After failures at Kyoto in 1997, and Copenhagen in 2009, climate change activists face the same obstacles in Paris next month.
Political leaders, officials and green activists from all over the world will converge on Paris later this month, hoping for a treaty to save us all from further global warming. Photo: Reuters |
Their declared aim is to agree on a treaty that commits to such a massive cut in greenhouse gas emissions that the earth's temperature is prevented from rising more than 2 degrees Celsius higher than when the climate began naturally warming again two centuries ago.
The chief obstacle to such an agreement is exactly the same as it was at Kyoto in 1997, and at that last mammoth conference at Copenhagen in 2009, which so signally failed to get Kyoto renewed. The vast majority of countries have argued all along that, if man-made CO₂ is causing a problem, the fault lies with those "developed" nations that became rich before everyone else by burning fossil fuels to power their industrial revolution.
It is therefore up to the developed countries of the West to make the most drastic cuts, leaving the still "developing" nations to catch up. They say they are prepared to make some contribution to reducing CO₂, but only if they are paid to do so out of a $100 billion a year "Green Climate Fund", financed by the rich countries that originally created the problem.
Now, as Paris approaches – although scarcely noticed by the Western media – we can see just what the 20 countries responsible for 81 per cent of global CO₂ emissions are proposing as their "Intended Nationally Determined Contributions" to cutting emissions by 2030. These have been meticulously analysed on the Notalotofpeopleknowthat website, with further reporting on that site of the Global Warming Policy Foundation.
China, now easily the world's largest emitter, contributing 24 per cent of the total, plans by 2030 to double its CO₂ emissions, not least by building 363 more coal-fired power stations. India, now the third-largest emitter, plans by 2030 to treble its emissions. The fourth-largest emitter, Russia, despite slashing its emissions after 1990 by closing down much of its old Soviet industry, now proposes to increase them from their 2012 level by up to 38 per cent.
Japan, the fifth-largest emitter, does claim that it will cut its emissions by some 15 per cent, but is still planning to build more coal-fired power plants. Although South Korea, the world's seventh-largest emitter, claims that it will cut emissions by 23 per cent (not least by buying "carbon credits" that will allow it to "offset" its continuing production of CO₂ for cash), even its proposed target will still be 100 per cent higher than it was 25 years ago.
As for the Middle East, the oil states such as Saudi Arabia and Iran (the eighth and ninth-largest emitters) have not yet submitted any proposals.
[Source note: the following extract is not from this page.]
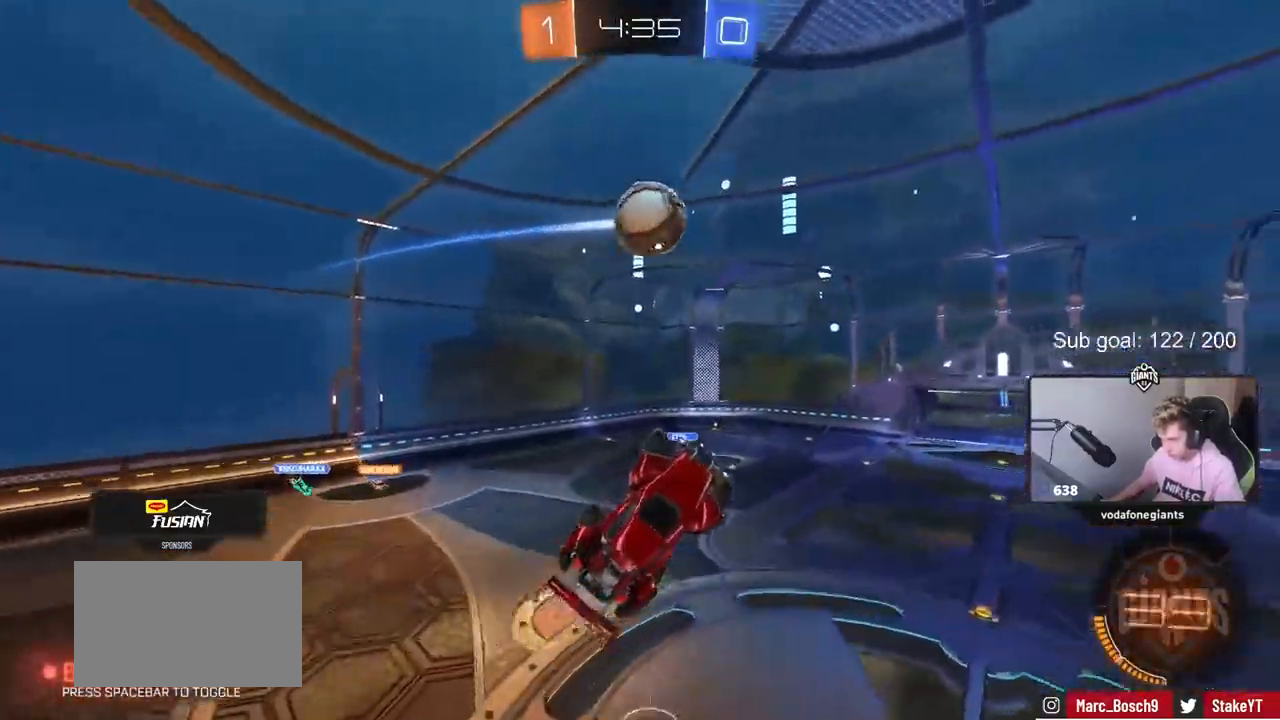
{"keys": ["shift"], "mouse": ["left"], "events": [[83, "d", "down"], [83, "w", "down"], [167, "w", "up"], [217, "shift", "down"], [317, "w", "down"], [367, "mouse_left", "down"], [450, "d", "up"], [450, "w", "up"]]}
But the United Arab Emirates, which have more than doubled their emissions since 2002, show no sign of slowing that increase, apart from a promise to invest in more "carbon-free" solar and nuclear power. As for Brazil, which as the 11th largest emitter has been rapidly increasing its dependence on fossil fuels, it sees its main contribution as being to slow the felling and burning of the Amazon rainforest.
So which countries are obviously missing from this list? President Obama may talk the talk about his ambitious plans for the United States, the world's second-largest emitter. But there is no more chance of Congress agreeing to the proposed treaty than there was in 1997, when the Senate unanimously voted no to Kyoto.
Which leaves the European Union as the only part of the world committed to cutting its emissions by 40 per cent within 15 years. However, Poland is already refusing to sign the treaty, as it builds more fossil-fuel power stations to keep its lights on, while Germany, the sixth-largest emitter does the same.
The only government in the world wholly committed to meeting that 40 per cent target by 2030 is Britain, the 14th-largest emitter, responsible for just 1.3 per cent of global emissions. This is less than China or India are now adding every year, as we shut down those fossil-fuel power plants that still manage to provide 70 per cent of our electricity.
And what about that Green Climate Fund, supposed by 2020 to be dishing out $100 billion every year to help developing countries to "adapt to climate change"? Firm pledges received so far total just $700 million, leaving $99.3 billion still to go.
The only real question that will remain after the failure of this bid for a binding treaty in Paris is how much longer it can be before the most expensive and foolish scare story in history finally falls apart.